EXCERPT:
Indian Space Research Organisation (ISRO) was established in 1969. Dr. Vikram Sarabhai, having identified the role and importance of space technology in a nation's development, provided ISRO the necessary strategic direction to function as an

agent of development. ISRO then embarked on its mission to provide the nation space-based services and to develop technologies to achieve the same independently. ISRO has become one of the six largest space agencies in the world. ISRO develops and delivers application specific satellite products to the nation:

broadcasts, communications, weather forecasts, disaster management tools, geographic information systems, cartography, navigation, telemedicine, dedicated distance education satellites being some of them.



Premise

Satish Dhawan Space Centre (SDSC) or Sriharikota High Altitude Range (SHAR) is a rocket launch centre operated by ISRO. SHAR is located on a spindle-shaped island on the east coast of Andhra Pradesh. SHAR covers a total area of about 145 sq. km with a coastal length of 27 km. SHAR primarily consists of 5 substations but EMS services were provisioned for 3 substations solely i.e. Main receiving station (MRS), First Launch Pad (FLP), and Second Launch Pad (SLP). The remote viewing of all the substations is done by Mission Control Centre (MCC). The Mission Control Centre (MCC), situated about 6 Km away from the launch complex, it monitors and conducts the launch operations during the pre-countdown and countdown phases until the injection of the satellite into orbit.

COLLECTED MATERIAL:
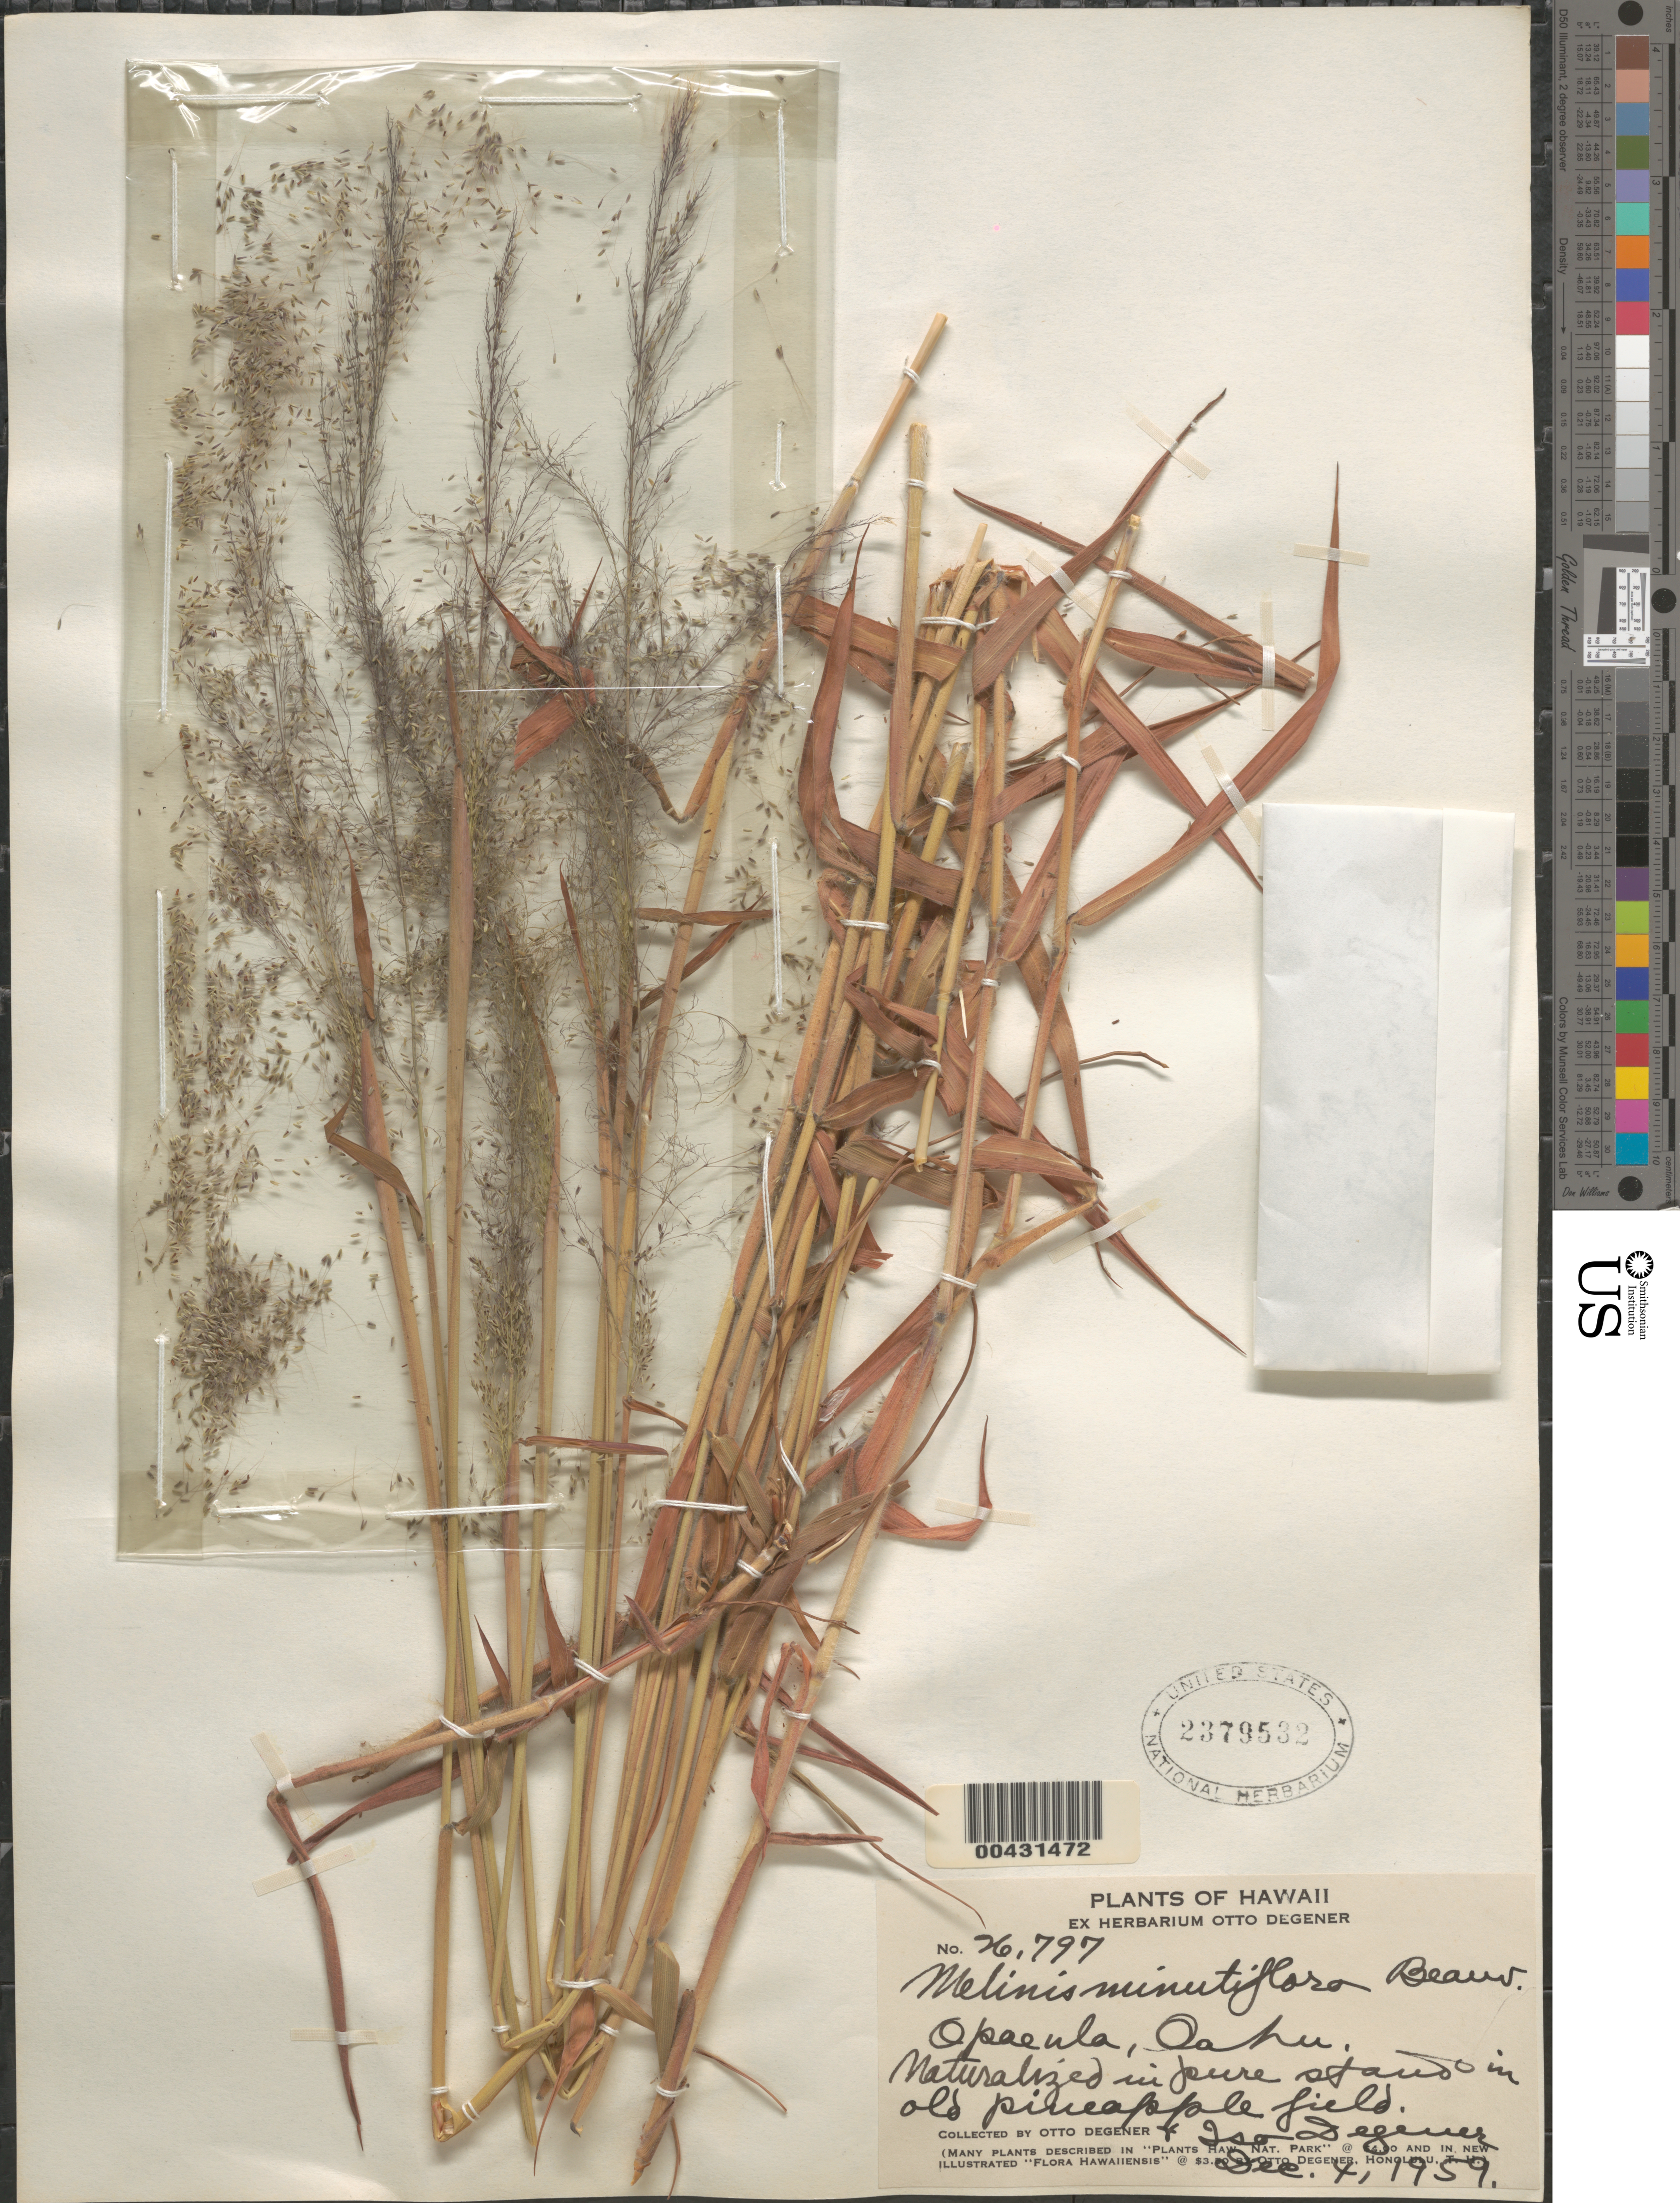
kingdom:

WHAT IS ASKED:
a - List every abbreviation that the ISRO excerpt defines in parentheses, each with the full name it stands for.
b - Repeat the ISRO excerpt word for word from "Satish Dhawan Space" up to and including "satellite into orbit.".

EXPECTED RESPONSES:
a -
- ISRO: Indian Space Research Organisation
- SDSC: Satish Dhawan Space Centre
- SHAR: Sriharikota High Altitude Range
- MRS: Main receiving station
- FLP: First Launch Pad
- SLP: Second Launch Pad
- MCC: Mission Control Centre

b -
Satish Dhawan Space Centre (SDSC) or Sriharikota High Altitude Range (SHAR) is a rocket launch centre operated by ISRO. SHAR is located on a spindle-shaped island on the east coast of Andhra Pradesh. SHAR covers a total area of about 145 sq. km with a coastal length of 27 km. SHAR primarily consists of 5 substations but EMS services were provisioned for 3 substations solely i.e. Main receiving station (MRS), First Launch Pad (FLP), and Second Launch Pad (SLP). The remote viewing of all the substations is done by Mission Control Centre (MCC). The Mission Control Centre (MCC), situated about 6 Km away from the launch complex, it monitors and conducts the launch operations during the pre-countdown and countdown phases until the injection of the satellite into orbit.